__WHAT THE TASK ASKS__:
Starting with the first of the lines below and going through the line that contains "的一切都以训练为核心。", write out those lines as a JSON list of strings, one string per line, leaving out any blank lines.
::: RAW DATA
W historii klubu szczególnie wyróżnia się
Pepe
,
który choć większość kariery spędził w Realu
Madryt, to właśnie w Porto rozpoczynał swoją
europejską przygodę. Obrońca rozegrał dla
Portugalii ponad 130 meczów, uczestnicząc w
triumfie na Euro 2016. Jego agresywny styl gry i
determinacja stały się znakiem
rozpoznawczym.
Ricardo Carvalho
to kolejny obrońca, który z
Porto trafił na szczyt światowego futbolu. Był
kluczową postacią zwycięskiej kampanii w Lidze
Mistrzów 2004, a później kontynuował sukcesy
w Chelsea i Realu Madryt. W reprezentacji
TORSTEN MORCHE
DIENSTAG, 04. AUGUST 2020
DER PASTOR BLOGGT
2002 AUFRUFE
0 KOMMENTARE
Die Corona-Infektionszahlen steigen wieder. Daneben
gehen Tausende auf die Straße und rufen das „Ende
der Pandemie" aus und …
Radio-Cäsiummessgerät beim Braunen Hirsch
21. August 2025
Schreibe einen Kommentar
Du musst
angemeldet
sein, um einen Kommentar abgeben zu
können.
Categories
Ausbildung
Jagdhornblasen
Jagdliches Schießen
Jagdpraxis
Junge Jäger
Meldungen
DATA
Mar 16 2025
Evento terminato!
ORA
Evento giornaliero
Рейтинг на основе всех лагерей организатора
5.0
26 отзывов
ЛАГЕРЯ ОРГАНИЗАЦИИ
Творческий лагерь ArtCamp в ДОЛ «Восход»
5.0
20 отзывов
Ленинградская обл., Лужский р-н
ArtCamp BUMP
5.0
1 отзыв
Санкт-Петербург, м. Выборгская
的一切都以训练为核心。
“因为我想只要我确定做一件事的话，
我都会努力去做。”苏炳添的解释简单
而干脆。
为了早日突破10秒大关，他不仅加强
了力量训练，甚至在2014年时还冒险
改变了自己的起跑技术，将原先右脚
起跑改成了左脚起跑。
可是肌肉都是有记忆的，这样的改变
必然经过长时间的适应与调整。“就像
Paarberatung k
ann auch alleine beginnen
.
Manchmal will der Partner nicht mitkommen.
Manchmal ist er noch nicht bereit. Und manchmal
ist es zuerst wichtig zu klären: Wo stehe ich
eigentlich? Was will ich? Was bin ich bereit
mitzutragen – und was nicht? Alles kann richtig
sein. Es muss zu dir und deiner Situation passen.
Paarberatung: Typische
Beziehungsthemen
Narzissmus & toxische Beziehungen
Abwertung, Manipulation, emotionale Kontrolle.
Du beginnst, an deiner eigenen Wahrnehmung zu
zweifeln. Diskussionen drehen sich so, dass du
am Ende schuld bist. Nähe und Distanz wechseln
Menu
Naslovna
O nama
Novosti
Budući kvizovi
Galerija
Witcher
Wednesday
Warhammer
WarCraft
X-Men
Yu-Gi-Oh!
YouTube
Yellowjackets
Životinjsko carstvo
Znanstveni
::::::
__YOUR RESPONSE__:
[
  "W historii klubu szczególnie wyróżnia się",
  "Pepe",
  ",",
  "który choć większość kariery spędził w Realu",
  "Madryt, to właśnie w Porto rozpoczynał swoją",
  "europejską przygodę. Obrońca rozegrał dla",
  "Portugalii ponad 130 meczów, uczestnicząc w",
  "triumfie na Euro 2016. Jego agresywny styl gry i",
  "determinacja stały się znakiem",
  "rozpoznawczym.",
  "Ricardo Carvalho",
  "to kolejny obrońca, który z",
  "Porto trafił na szczyt światowego futbolu. Był",
  "kluczową postacią zwycięskiej kampanii w Lidze",
  "Mistrzów 2004, a później kontynuował sukcesy",
  "w Chelsea i Realu Madryt. W reprezentacji",
  "TORSTEN MORCHE",
  "DIENSTAG, 04. AUGUST 2020",
  "DER PASTOR BLOGGT",
  "2002 AUFRUFE",
  "0 KOMMENTARE",
  "Die Corona-Infektionszahlen steigen wieder. Daneben",
  "gehen Tausende auf die Straße und rufen das „Ende",
  "der Pandemie\" aus und …",
  "Radio-Cäsiummessgerät beim Braunen Hirsch",
  "21. August 2025",
  "Schreibe einen Kommentar",
  "Du musst",
  "angemeldet",
  "sein, um einen Kommentar abgeben zu",
  "können.",
  "Categories",
  "Ausbildung",
  "Jagdhornblasen",
  "Jagdliches Schießen",
  "Jagdpraxis",
  "Junge Jäger",
  "Meldungen",
  "DATA",
  "Mar 16 2025",
  "Evento terminato!",
  "ORA",
  "Evento giornaliero",
  "Рейтинг на основе всех лагерей организатора",
  "5.0",
  "26 отзывов",
  "ЛАГЕРЯ ОРГАНИЗАЦИИ",
  "Творческий лагерь ArtCamp в ДОЛ «Восход»",
  "5.0",
  "20 отзывов",
  "Ленинградская обл., Лужский р-н",
  "ArtCamp BUMP",
  "5.0",
  "1 отзыв",
  "Санкт-Петербург, м. Выборгская",
  "的一切都以训练为核心。"
]